Security: you can benefit from policies, technologies and controls that strengthen the security of your project.
Examples of Data Science in the Cloud
social media sentiment analysis in real time.
Let's say you run a news media website and you want to leverage live data to understand what content your readers could be interested in. To know more about that, you can build a program that performs real-time sentiment analysis of data from Twitter publications, on topics that are relevant to your readers.
The Azure cloud platform is more than 200 products and cloud services designed to help you bring new solutions to life. Data scientists expend a lot of effort exploring and pre-processing data, and trying various types of model-training algorithms to produce accurate models. These tasks are time consuming, and often make inefficient use of expensive compute hardware.
Azure ML is a cloud-based platform for building and operating machine learning solutions in Azure. It includes a wide range of features and capabilities that help data scientists prepare data, train models, publish predictive services, and monitor their usage. Most importantly, it helps them to increase their efficiency by automating many of the time-consuming tasks associated with training models; and it enables them to use cloud-based compute resources that scale effectively, to handle large volumes of data while incurring costs only when actually used.
Azure ML provides all the tools developers and data scientists need for their machine learning workflows. These include:
Azure Machine Learning Studio: it is a web portal in Azure Machine Learning for low-code and no-code options for model training, deployment, automation, tracking and asset management. The studio integrates with the Azure Machine Learning SDK for a seamless experience.
Jupyter Notebooks: quickly prototype and test ML models.
Automated machine learning UI (AutoML) : automates iterative tasks of machine learning model development, allowing to build ML models with high scale, efficiency, and productivity, all while sustaining model quality.
Azure Machine Learning Designer: allows to drag-n-drop modules to build experiments and then deploy pipelines in a low-code environment.
Data scientists and AI developers use the Azure Machine Learning SDK to build and run machine learning workflows with the Azure Machine Learning service. You can interact with the service in any Python environment, including Jupyter Notebooks, Visual Studio Code, or your favorite Python IDE.

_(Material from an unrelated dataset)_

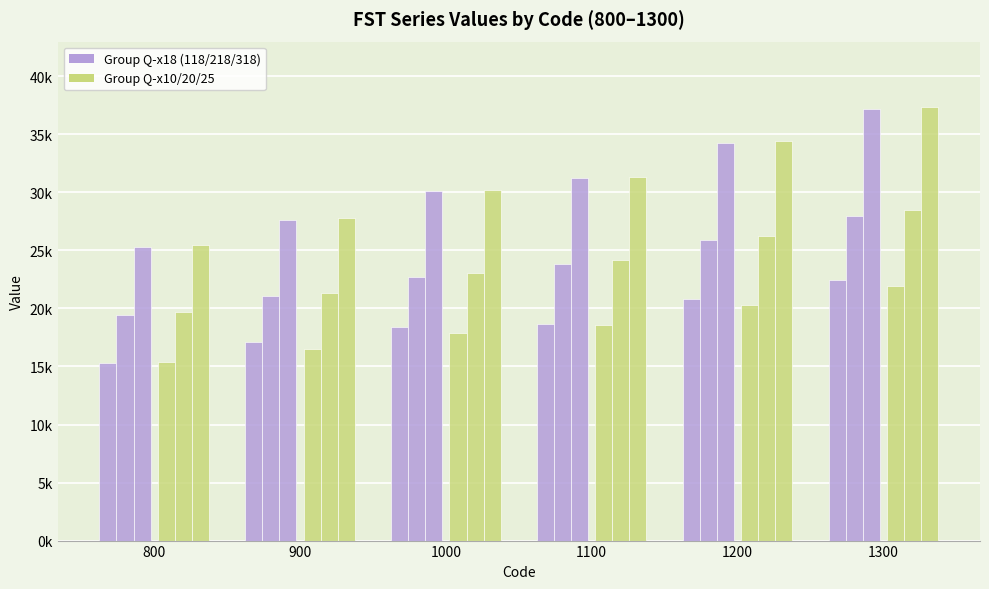

How many values in the FST-Q-510 series are below 18562?

3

Key areas of the SDK include:
Explore, prepare and manage the lifecycle of your datasets used in machine learning experiments.

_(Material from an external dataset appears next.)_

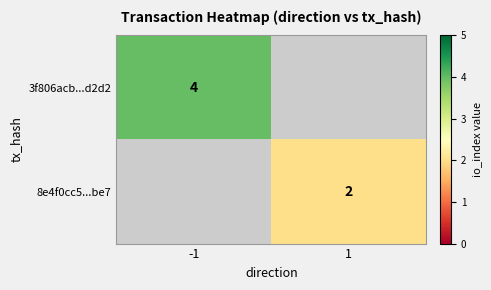

Is it true that 8e4f0cc5...be7 equals 4 at 1?

False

Manage cloud resources for monitoring, logging, and organizing your machine learning experiments.
Train models either locally or by using cloud resources, including GPU-accelerated model training.
Use automated machine learning, which accepts configuration parameters and training data. It automatically iterates through algorithms and hyperparameter settings to find the best model for running predictions.
Deploy web services to convert your trained models into RESTful services that can be consumed in any application.